I was on a business trip to the Holy Land (I will not write about my trip and how interesting was there. You should visit and feel this country) when newspapers began to write in panic about a new Ransomware virus and the complete disaster that will ensue…
It all started that very same afternoon. My colleague and I walked down the streets and beach of Tel Aviv, when my phone rang. It was a call from one of our customers. He told us that he read about this new “mega” threat and asked about the MS patch that can fix the problem.
Other calls soon followed. Some were from customers and some from our support help-desk. I was surprised.
I know that the ransomware virus is devastating and that some people lost everything on their computer. But, I didn’t expect a few bombastic and sensationalist newspaper articles to cause such a big panic. When I heard the details of one such article, I pointed out that this is a very distorted picture.
I started to laugh when I read articles with titles like “When you come into the office on Monday, THIS is what will happen”. Hey, it was Sunday and people in some countries, like Israel, work. So, they came into their offices, what happened was one big nothing!
A few unlucky or careless people caught the virus. Other people barely noticed it. So you now ask – how is this possible?
The answer is very simple, my friends. Updated anti-virus signatures and patched Microsoft Windows operating systems. That’s right, you spotted the root of the problem.
Why you ignored the patch?
So, we are supporting our customers and some of their applications. The manufacturer of this software explicitly requires that Windows must be patched manually (after they check the patch and its effect on the software). This is good practice; alas, it requires more administrative work on the customer’s side – you can see where I am going with this.
Analyzing all information that was available at this time, eventually we come to the Microsoft security bulletin MS17-010.
I opened this bulletin and was very unpleasantly surprised. It was two months old! People, do you patch your system on time?
Even if you don’t strictly follow Microsoft’s advice to patch your systems and servers every month, you should do that at least every 45-60 days. Especially the security patches.
In my experience, during the last few years, Microsoft security patches are stable and don’t cause problems with systems. However, it’s strongly advised to install all new patches on a test system and check them before you apply them to the production system.
And anti-virus on the top
In most cases, the ransomware viruses are spreading over e-mail messages. You receive the e-mail with some receipt or pro-form. As it’s very similar to your everyday messages, it is likely that you will open it.
Remember, my friends, that everybody can be tricked to opening an email. Even I almost opened one fake attachment, while I was distracted (waiting for a document from our vendor). I was multi-tasking and when I saw it, I opened the .zip file.

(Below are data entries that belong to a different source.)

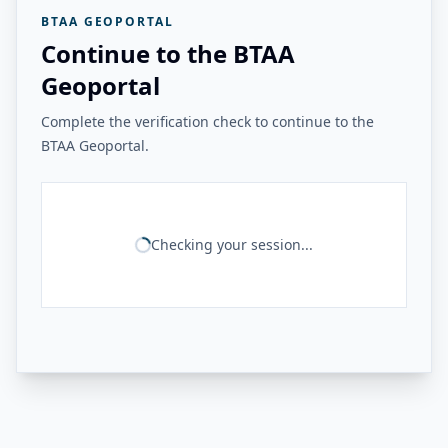
BTAA GEOPORTAL
Continue to the BTAA
Geoportal
Complete the verification check to continue to the
BTAA Geoportal.
Checking your session...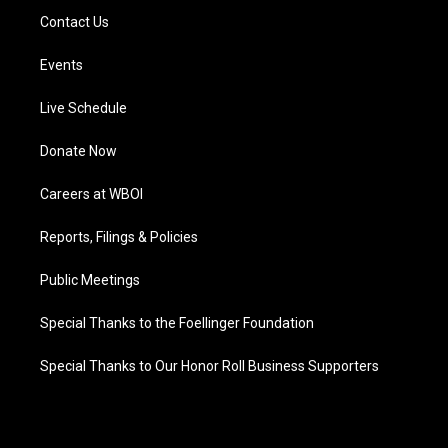
Contact Us
Events
Live Schedule
Donate Now
Careers at WBOI
Reports, Filings & Policies
Public Meetings
Special Thanks to the Foellinger Foundation
Special Thanks to Our Honor Roll Business Supporters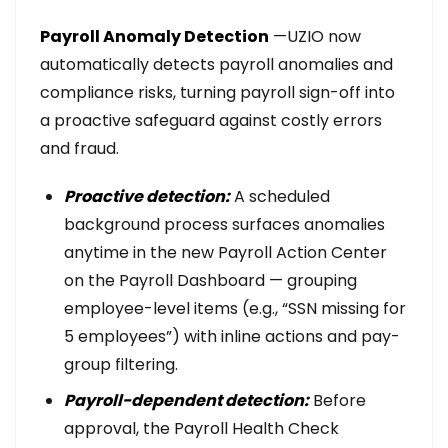
Payroll Anomaly Detection
—UZIO now
automatically detects payroll anomalies and
compliance risks, turning payroll sign-off into
a proactive safeguard against costly errors
and fraud.
Proactive detection:
A scheduled
background process surfaces anomalies
anytime in the new Payroll Action Center
on the Payroll Dashboard — grouping
employee-level items (e.g., “SSN missing for
5 employees”) with inline actions and pay-
group filtering.
Payroll-dependent detection:
Before
approval, the Payroll Health Check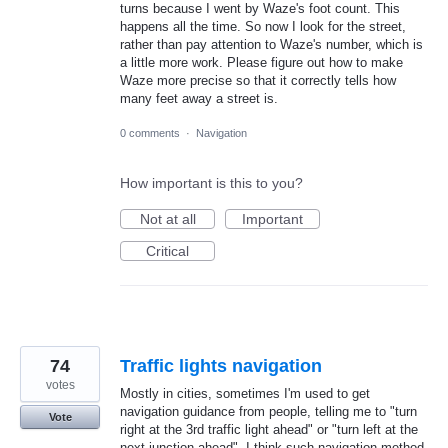
turns because I went by Waze's foot count. This
happens all the time. So now I look for the street,
rather than pay attention to Waze's number, which is
a little more work. Please figure out how to make
Waze more precise so that it correctly tells how
many feet away a street is.
0 comments
·
Navigation
How important is this to you?
Not at all
Important
Critical
74
Traffic lights navigation
votes
Mostly in cities, sometimes I'm used to get
navigation guidance from people, telling me to "turn
Vote
right at the 3rd traffic light ahead" or "turn left at the
next junction ahead". I think such navigation method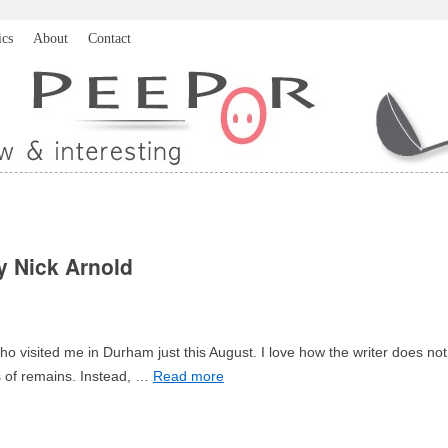
ics
About
Contact
y Nick Arnold
 who visited me in Durham just this August. I love how the writer does not
es of remains. Instead, …
Read more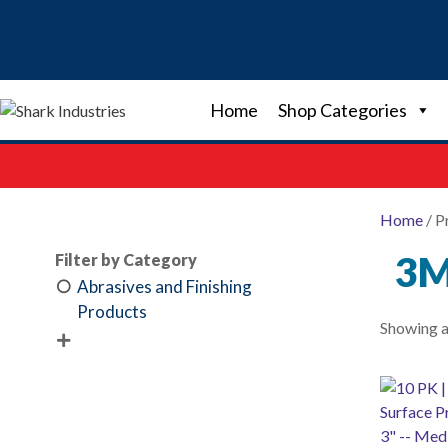
Skip
to
content
Home
Shop Categories
Home
/ P
3M
Filter by Category
Abrasives and Finishing
Products
Showing al
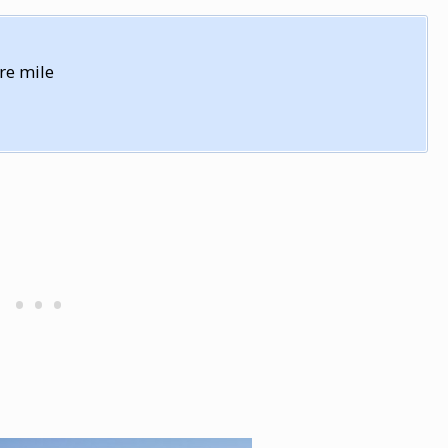
re mile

However, in the next moment I stopped and asked myself why am I opening .zip archive. They never send their documents that way. Therefore, I looked at it carefully and found this to be a virus.
What you can do with these threats? Honestly, you can’t stop it from being received, but you can block it as much as you can. You can even use layered anti-virus protection. For example, you can use one AV solution on the workstations and another solution on the e-mail server(s).
Going a step further, you can implement the proxy servers to block inappropriate Web content. Unfortunately though, the proxy server will not protect you when you’re using secured Web traffic (HTTPS).
Don’t panic, just patch
In short, whenever you read another bombastic article, immediately reject half the content; as this is a balloon full of hot air. Use the rest of information, as the starting point for your own investigation.
Try to check a few Internet portals and see what they’re talking about. Even they can have incomplete information.
Immediately update the AV solution and check for Microsoft updates. Both Microsoft and AV companies will work with hardly any sign of the global threat.
Even if there is no specific threat, you should be alert. Have a good AV, update it regularly and keep your Windows up to date. In addition, be very careful when you opening your e-mail. Otherwise, you can easily become a victim of a low-scaled threat.
Above all else, don’t panic. The internet is not a safe place. Contrastingly, it’s not also worst place on the planet. Just be cautious and enjoy the Internet’s vastness.
Whatever happens, keep calm and read my blog.